Hybrid multi-cloud enterprise IT presents attackers with a target-rich environment in which DDoS protection involves multiple approaches that work in concert to detect and mitigate attacks. There are cloud-based DDoS protection solutions for websites and Internet-facing applications. The leading cloud service providers offer some type of DDoS protection. Internet service providers (ISPs) deploy DDoS detection and mitigation systems in their own networks. Enterprises have the option of installing an on-premise DDoS protection appliance or relying on a DDoS protection service provided by the ISP.

There is no silver bullet and different solutions are required in each domain: enterprise networks, ISP networks, and in the cloud.

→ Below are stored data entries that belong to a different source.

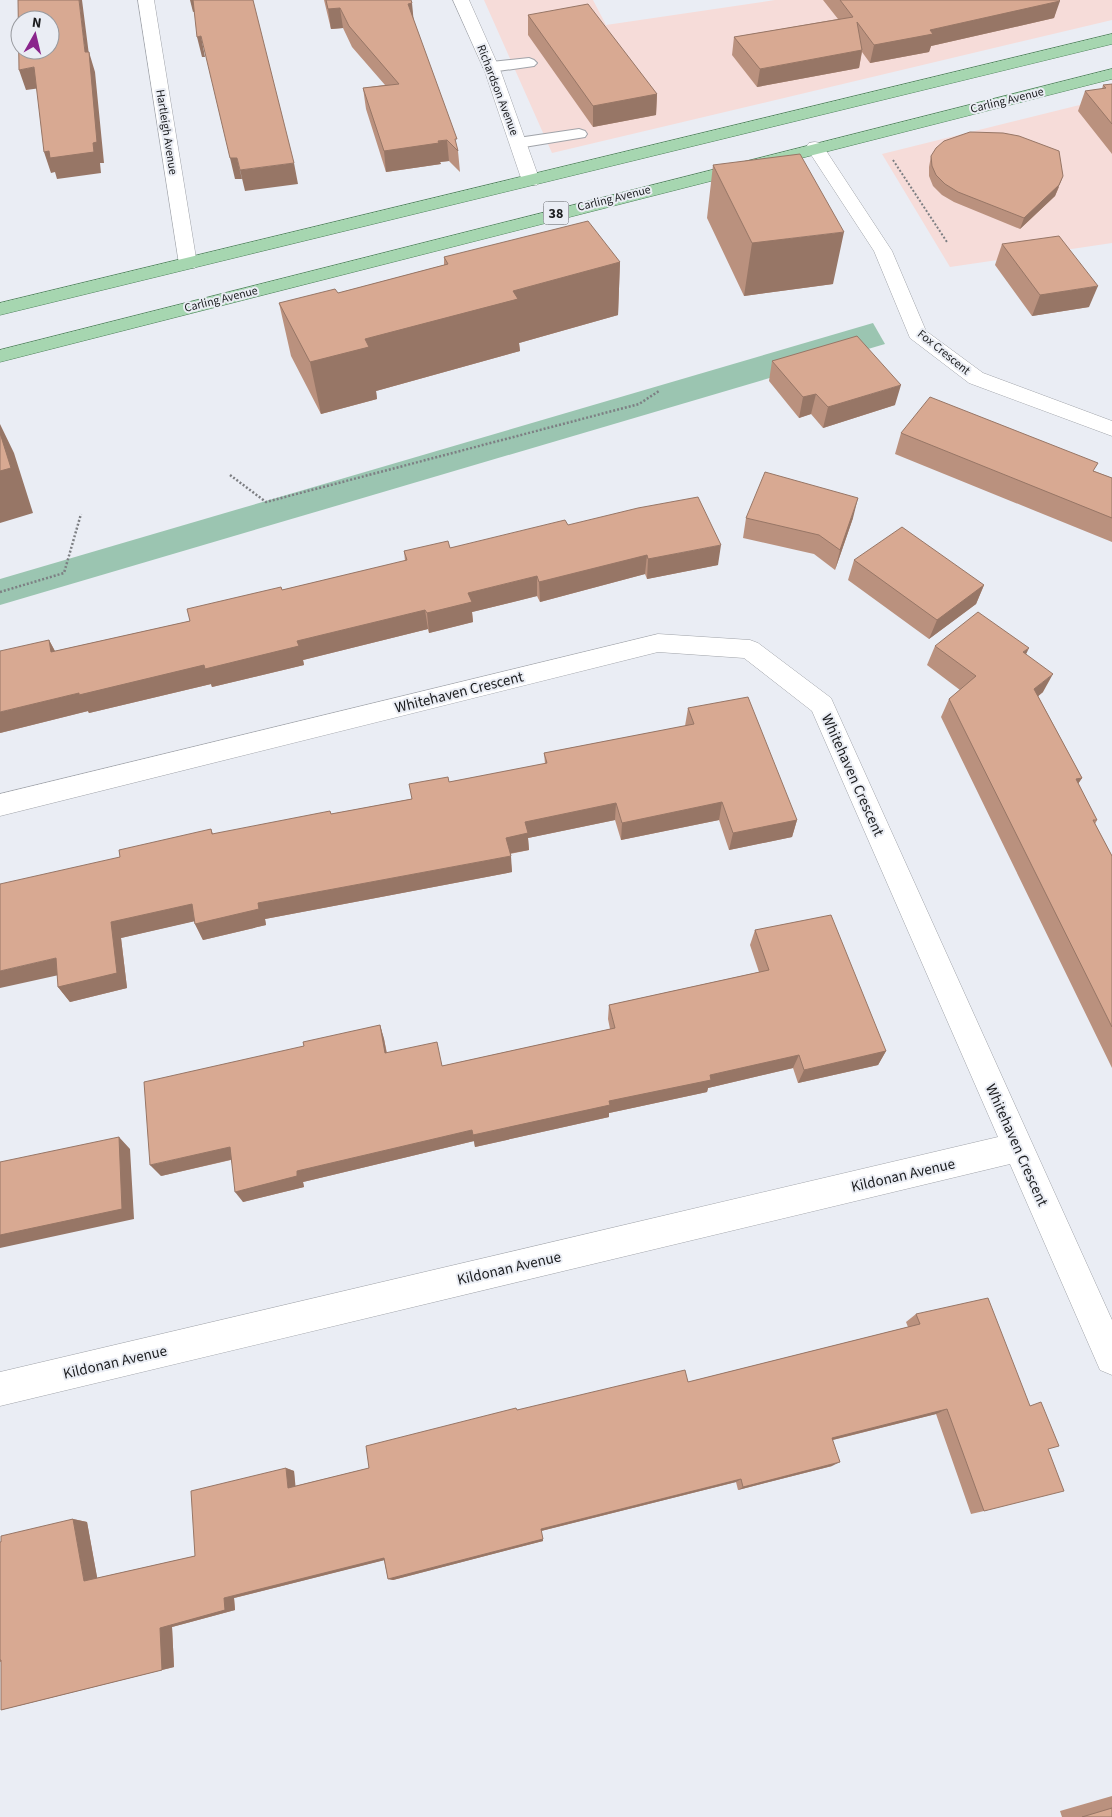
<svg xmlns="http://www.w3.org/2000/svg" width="1112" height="1817" viewBox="0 0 1112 1817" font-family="'Source Sans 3',sans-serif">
<rect width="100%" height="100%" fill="#eaedf4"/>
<!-- commercial -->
<path fill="#f6dcd9" d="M 484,0 L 593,0 L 606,25 L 775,0 L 1112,0 L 1112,20 L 552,153 Z
M 1112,97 L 1112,243 L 950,267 L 882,154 Z"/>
<!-- green -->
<path fill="#9bc5b1" d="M 873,323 L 885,344 L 0,605 L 0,579 Z"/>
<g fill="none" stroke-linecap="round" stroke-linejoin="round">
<defs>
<path id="service" d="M 529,58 L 534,60 L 537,63 L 534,66 L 491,72 L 483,67 L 491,62 Z
M 579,129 L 585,131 L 587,134 L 585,137 L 518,148 L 512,146 L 510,143 L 512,140 L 518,138 Z"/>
<path id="minor" d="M 138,0 L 154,0 L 197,264 L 195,268 L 181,268 L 179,264 Z
M 453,0 L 469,0 L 501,72 L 540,181 L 537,185 L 525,185 L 522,181 L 485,72 Z
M 815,142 L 821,143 L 892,251 L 926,331 L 983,373 L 1112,421 L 1112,436 L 969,383 L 910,338 L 874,251 L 806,147 L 809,143 Z
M 658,634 L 750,640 L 758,643 L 831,698 L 1112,1320 L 1112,1375 L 1100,1370 L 1010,1164 L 0,1406 L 0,1372 L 998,1137 L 812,711 L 744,658 L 658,652 L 0,816 L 0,794 Z"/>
<path id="primary" d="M 1112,34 L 1112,44 L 0,315 L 0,303 Z
M 1112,69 L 1112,79 L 0,362 L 0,350 Z"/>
</defs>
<!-- service casing -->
<use href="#service" stroke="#a0a3a9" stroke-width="2"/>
<!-- minor casing -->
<use href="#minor" stroke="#a0a3a9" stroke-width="1"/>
<!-- primary casing -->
<use href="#primary" stroke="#4f835b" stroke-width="1"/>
<!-- path-far1 -->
<path stroke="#7d7f83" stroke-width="2" stroke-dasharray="2 2" stroke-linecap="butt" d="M 893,160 L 947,242"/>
<!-- path -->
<path stroke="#7d7f83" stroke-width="2.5" stroke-dasharray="2 2" stroke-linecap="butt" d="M 230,475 L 266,502 L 639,404 L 659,391
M 0,592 L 64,573 L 81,514"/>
<!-- service -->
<use href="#service" fill="#fff" fill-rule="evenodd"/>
<!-- minor -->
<use href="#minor" fill="#fff" fill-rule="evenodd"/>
<!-- primary -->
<use href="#primary" fill="#a6d6b0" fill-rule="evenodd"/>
</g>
<!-- wall -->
<path fill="#ba917e" d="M 324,0 L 411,0 L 413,18 L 458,151 L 460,172 L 449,161 L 440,162 L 441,164 L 386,172 L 366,109 L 363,88 L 385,85 L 352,47 L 343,28 L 331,29 Z
M 823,0 L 1059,0 L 1054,18 L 931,46 L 929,52 L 870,63 L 862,52 L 859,68 L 757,87 L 732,55 L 734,37 L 838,19 Z
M 528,15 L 657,94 L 656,115 L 593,127 L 528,35 Z
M 1112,84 L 1112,154 L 1078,111 L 1085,91 L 1102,89 L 1103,85 Z
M 931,156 L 1059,187 L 1055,196 L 1020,229 L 954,202 L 942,195 L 933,186 L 929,176 L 929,167 Z
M 713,165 L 833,284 L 744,296 L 707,218 Z
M 1002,244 L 1089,307 L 1032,316 L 995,265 Z
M 444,257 L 620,262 L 618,315 L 519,343 L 520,351 L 376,391 L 377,399 L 321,414 L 291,356 L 279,303 L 338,293 L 444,265 Z
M 772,361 L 895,405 L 823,428 L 811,414 L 799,418 L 769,381 Z
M 901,433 L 1094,471 L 1112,478 L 1112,542 L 895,454 Z
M 746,518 L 853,518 L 835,570 L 814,554 L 743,538 Z
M 568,525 L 718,565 L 647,579 L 645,574 L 540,602 L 537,596 L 472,612 L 473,622 L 429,633 L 428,629 L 303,660 L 304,665 L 212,687 L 211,684 L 89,713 L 88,711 L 0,733 L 49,640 L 55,651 L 190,621 L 282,590 L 405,561 L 404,551 L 450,548 Z
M 854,560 L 984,585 L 976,604 L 929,639 L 848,580 Z
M 935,646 L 1026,654 L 1043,692 L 1038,696 L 1082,778 L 1078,784 L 1097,820 L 1095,824 L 1112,856 L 1112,1068 L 941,717 L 949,699 L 960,690 L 927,665 Z
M 688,708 L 797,820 L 792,837 L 729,850 L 719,820 L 621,840 L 615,820 L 528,838 L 529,850 L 510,854 L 512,872 L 265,919 L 266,925 L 203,940 L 195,924 L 194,921 L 121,938 L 127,988 L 70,1002 L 58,987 L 120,857 L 211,829 L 213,834 L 331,814 L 411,799 L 449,782 L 545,764 L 544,753 L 685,726 Z
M 755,930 L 886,1051 L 878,1065 L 798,1083 L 793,1068 L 708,1088 L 707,1092 L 609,1113 L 609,1117 L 475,1147 L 474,1141 L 303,1182 L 304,1187 L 243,1202 L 231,1160 L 161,1176 L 304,1046 L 380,1025 L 384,1039 L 387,1053 L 442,1066 L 610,1029 L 608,1019 L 609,1005 L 759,972 L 750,945 Z
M 916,1314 L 1030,1406 L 1048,1450 L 984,1511 L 971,1514 L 936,1414 L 833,1440 L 832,1466 L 738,1490 L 736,1482 L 541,1531 L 543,1541 L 393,1580 L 388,1579 L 384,1560 L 234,1598 L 235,1610 L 172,1627 L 174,1667 L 18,1706 L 1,1662 L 0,1662 L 0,1542 L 73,1519 L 87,1522 L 97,1578 L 195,1556 L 286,1468 L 294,1471 L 295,1486 L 369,1468 L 517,1410 L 688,1382 L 908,1327 L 906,1322 Z
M 1112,1796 L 1112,1817 L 1062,1817 L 1060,1811 Z"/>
<!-- shaded-wall -->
<path fill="#977666" d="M 79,0 L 82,0 L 89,55 L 89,52 L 95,72 L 104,163 L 100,163 L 101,173 L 57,179 L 55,172 L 51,173 L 44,152 L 85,52 Z
M 190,0 L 194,0 L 197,11 L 193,12 Z
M 1060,1 L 1054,18 L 931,46 L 929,52 L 870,63 L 874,45 L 930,30 Z
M 412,3 L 414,24 L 408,4 Z
M 340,8 L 343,28 L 331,29 L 328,9 Z
M 201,36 L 205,57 L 202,57 L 197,37 Z
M 862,50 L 859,68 L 757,87 L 760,69 Z
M 34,67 L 41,88 L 26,90 L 19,70 Z
M 657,94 L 656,115 L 593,127 L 593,106 Z
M 447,140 L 449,161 L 440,162 L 441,164 L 386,172 L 384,151 Z
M 230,158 L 237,158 L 242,179 L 235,179 Z
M 294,163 L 298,184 L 245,191 L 240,170 Z
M 1063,176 L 1055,196 L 1020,229 L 1024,218 Z
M 844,232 L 833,284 L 744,296 L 752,243 Z
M 620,262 L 618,315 L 519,343 L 520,351 L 376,391 L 377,399 L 321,414 L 310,362 L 365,339 L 513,291 Z
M 1098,286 L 1089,307 L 1032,316 L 1040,295 Z
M 901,385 L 895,405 L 823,428 L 828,407 Z
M 816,394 L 811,414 L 799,418 L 803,397 Z
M 0,424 L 14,453 L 33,513 L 0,523 Z
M 858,498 L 853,518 L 835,570 L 840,550 Z
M 721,545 L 718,565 L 647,579 L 648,559 Z
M 647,555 L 645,574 L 540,602 L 539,582 Z
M 537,576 L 537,596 L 472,612 L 473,622 L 429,633 L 427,613 L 468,593 Z
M 984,585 L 976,604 L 929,639 L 937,620 Z
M 425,610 L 428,629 L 303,660 L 304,665 L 212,687 L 211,684 L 89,713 L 88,711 L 0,733 L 0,712 L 297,641 Z
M 49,640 L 59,659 L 51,652 Z
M 1029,648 L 1020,667 L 1023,652 Z
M 1053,674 L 1043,692 L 1024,708 L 1034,689 Z
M 1082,778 L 1070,795 L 1076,779 Z
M 722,802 L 719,820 L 621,840 L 622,823 Z
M 616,803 L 615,820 L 528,838 L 529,850 L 507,854 L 506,838 L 525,822 Z
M 797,820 L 792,837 L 729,850 L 733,833 Z
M 511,856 L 512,872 L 265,919 L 266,925 L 203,940 L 195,924 L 258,903 Z
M 192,904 L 200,920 L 121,938 L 127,988 L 70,1002 L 58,987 L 111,922 Z
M 56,958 L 68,973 L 0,988 L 0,971 Z
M 380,1025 L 384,1039 L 389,1067 L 385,1053 Z
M 886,1051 L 878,1065 L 798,1083 L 804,1070 Z
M 799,1055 L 793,1068 L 708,1088 L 707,1092 L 609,1113 L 609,1117 L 475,1147 L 473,1135 L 710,1075 Z
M 472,1130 L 474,1141 L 303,1182 L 304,1187 L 243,1202 L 235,1192 L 297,1171 Z
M 119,1137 L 130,1149 L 134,1219 L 0,1248 L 0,1235 Z
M 230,1147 L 238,1158 L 161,1176 L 150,1165 Z
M 947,1409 L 936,1414 L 824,1442 L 832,1438 Z
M 840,1462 L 832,1466 L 738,1490 L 743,1487 Z
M 286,1468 L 294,1471 L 296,1491 L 288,1488 Z
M 741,1479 L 736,1482 L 541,1531 L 541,1529 Z
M 73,1519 L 87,1522 L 98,1582 L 84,1581 Z
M 543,1539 L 543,1541 L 393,1580 L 388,1579 Z
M 384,1558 L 389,1559 L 234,1598 L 235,1610 L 172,1627 L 174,1667 L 1,1710 L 160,1628 L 224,1598 Z"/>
<!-- building -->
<path fill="#d8a992" stroke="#977666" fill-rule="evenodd" d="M 18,0 L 79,0 L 85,52 L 89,52 L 97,142 L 93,143 L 94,152 L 50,158 L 49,151 L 44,152 L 34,67 L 19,70 ZM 20,20 L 50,20 L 50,50 L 20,50 Z
M 193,0 L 253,0 L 294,163 L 240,170 L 237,158 L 230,158 L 201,36 L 197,37 Z
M 326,0 L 411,0 L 412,3 L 408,4 L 457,139 L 455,139 L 458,151 L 447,140 L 438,141 L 439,143 L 384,151 L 363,88 L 399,84 L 349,26 L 340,8 L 328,9 Z
M 840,0 L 1059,0 L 1060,1 L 930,30 L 933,34 L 874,45 L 857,22 L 862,50 L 760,69 L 734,37 L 853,17 Z
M 588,4 L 657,94 L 593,106 L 528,15 Z
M 1112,84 L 1112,124 L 1085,91 L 1106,88 L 1103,85 Z
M 970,132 L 1003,133 L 1019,136 L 1059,151 L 1063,176 L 1059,185 L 1024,218 L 958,192 L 945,184 L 936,175 L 932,166 L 931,156 L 936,148 L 944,141 Z
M 800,154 L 844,232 L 752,243 L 713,165 Z
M 588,221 L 620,262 L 513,291 L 518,299 L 365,339 L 369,347 L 310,362 L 279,303 L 335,289 L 338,293 L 448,264 L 444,257 Z
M 1059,236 L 1098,286 L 1040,295 L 1002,244 Z
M 857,336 L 901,385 L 828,407 L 816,394 L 803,397 L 772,361 Z
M 930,397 L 1098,463 L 1093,471 L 1112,478 L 1112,518 L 901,433 Z
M 0,433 L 11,468 L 0,471 Z
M 765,472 L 858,498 L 840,550 L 819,535 L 746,518 Z
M 698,497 L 721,545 L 648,559 L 647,555 L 539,582 L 537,576 L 468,593 L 472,602 L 427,613 L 425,610 L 297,641 L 299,646 L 205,669 L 204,665 L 79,695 L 79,693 L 0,712 L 0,651 L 49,640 L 51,652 L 190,621 L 187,609 L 281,587 L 282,590 L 407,560 L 404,551 L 448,541 L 450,548 L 565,520 L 568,525 L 638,508 Z
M 902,527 L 984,585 L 937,620 L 854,560 Z
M 978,612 L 1029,648 L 1023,652 L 1053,674 L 1034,689 L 1082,778 L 1076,779 L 1097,820 L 1093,820 L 1112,856 L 1112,1027 L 949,699 L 976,676 L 935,646 Z
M 748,697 L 797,820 L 733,833 L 722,802 L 622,823 L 616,803 L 525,822 L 528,833 L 506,838 L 511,856 L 258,903 L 259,909 L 195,924 L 192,904 L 111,922 L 117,973 L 58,987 L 56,958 L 0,971 L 0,884 L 120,857 L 119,850 L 211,829 L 212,834 L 330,811 L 331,814 L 412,799 L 409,784 L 448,777 L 449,782 L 547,763 L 544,753 L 694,724 L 688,708 Z
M 831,915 L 886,1051 L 804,1070 L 799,1055 L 710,1075 L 711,1080 L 609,1101 L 610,1105 L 473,1135 L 472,1130 L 297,1171 L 297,1176 L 235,1192 L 230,1147 L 150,1165 L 144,1082 L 304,1046 L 303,1042 L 380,1025 L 385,1053 L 437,1042 L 442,1066 L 615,1028 L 609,1005 L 769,970 L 755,930 Z
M 119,1137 L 122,1209 L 0,1235 L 0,1162 Z
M 988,1298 L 1030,1406 L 1041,1402 L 1059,1446 L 1048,1449 L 1064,1491 L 984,1511 L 947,1409 L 832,1438 L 840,1462 L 743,1487 L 741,1479 L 541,1529 L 543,1539 L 388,1579 L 384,1558 L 224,1598 L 225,1610 L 160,1628 L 162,1670 L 1,1710 L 1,1660 L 0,1660 L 0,1542 L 1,1542 L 1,1536 L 73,1519 L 84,1581 L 195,1556 L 191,1491 L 286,1468 L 288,1488 L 369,1468 L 366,1446 L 516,1408 L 517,1410 L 685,1370 L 688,1382 L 920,1324 L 916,1314 Z
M 1112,1808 L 1112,1817 L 1082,1817 Z"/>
<g text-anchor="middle" stroke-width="4" stroke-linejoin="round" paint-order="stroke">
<!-- far-street labels -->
<g font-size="12" fill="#1b1c1e" stroke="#eaedf4">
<text transform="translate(498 90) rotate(69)" y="4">Richardson Avenue</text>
<text transform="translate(1007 100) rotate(-14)" y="4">Carling Avenue</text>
<text transform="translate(167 132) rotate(81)" y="4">Hartleigh Avenue</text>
<text transform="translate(614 198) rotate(-14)" y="4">Carling Avenue</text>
<text transform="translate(221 299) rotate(-14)" y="4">Carling Avenue</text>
<text transform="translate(944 352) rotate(39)" y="4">Fox Crescent</text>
</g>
<!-- shield labels -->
<rect fill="#eaedf4" stroke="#595b5e" stroke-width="1" x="543.5" y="201.5" width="25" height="23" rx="4"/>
<g font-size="14" font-weight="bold" fill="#1b1c1e">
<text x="556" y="218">38</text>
</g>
<!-- street labels -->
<g font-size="15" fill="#1b1c1e" stroke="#eaedf4">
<text transform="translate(459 692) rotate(-14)" y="5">Whitehaven Crescent</text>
<text transform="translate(853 775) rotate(66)" y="5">Whitehaven Crescent</text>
<text transform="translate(1017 1145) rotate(66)" y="5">Whitehaven Crescent</text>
<text transform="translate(903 1175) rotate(-13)" y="5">Kildonan Avenue</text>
<text transform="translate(509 1268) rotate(-13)" y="5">Kildonan Avenue</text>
<text transform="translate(115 1362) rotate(-13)" y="5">Kildonan Avenue</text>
</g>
</g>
<!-- north arrow -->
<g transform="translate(35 35) rotate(8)"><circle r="24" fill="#eaedf4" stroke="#97999e"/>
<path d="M0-4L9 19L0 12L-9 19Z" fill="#8a258c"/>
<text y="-8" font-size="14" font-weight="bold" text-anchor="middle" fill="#1b1c1e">N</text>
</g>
</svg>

Detecting DDoS attacks is problematic when attacks generate what appears to be legitimate traffic. If websites or applications become slow or inaccessible to users, how does an enterprise IT manager determine if this is due to a sudden surge in demand vs. a DDoS attack? False positives are always a concern, and attacks should be mitigated immediately, but the last thing anyone wants to do is block legitimate traffic.

What if the enterprise itself isn’t under attack, but users are experiencing the effects of collateral damage due to overwhelming demand on networks or cloud infrastructure shared with the intended target? The effects of DDoS attacks can impact a wide radius surrounding the initial point of attack.

DDoS protection is complex and IT managers would be wise to seek solutions from vendors and service providers with proven expertise directly relevant to the particular needs of their enterprise. One approach is to outsource DDoS protection to managed security service providers. Large enterprises are often inclined to manage their own deployments, which could be a hybrid approach of on-premise and cloud-based detection and mitigation solutions.

Due to the vast scale of the Internet, effective DDoS protection relies on tools that constantly ingest network telemetry data and provide real-time visibility into Internet traffic flows, end-to-end network paths and the end points generating malicious traffic. Retaining historical data can be extremely valuable for characterizing attacks as they occur and to conduct post-mortem analysis, so IT managers should closely evaluate the benefits of DDoS protection solutions that incorporate Big Data for rapid, multi-dimensional analytics of network telemetry data.

Make no mistake, the bad guys aren’t going away, and the pace of DDoS attacks is not letting up. But thanks to recent advances in streaming telemetry, network visibility and Big Data, the good guys are armed with the weapons they need to maintain the peace.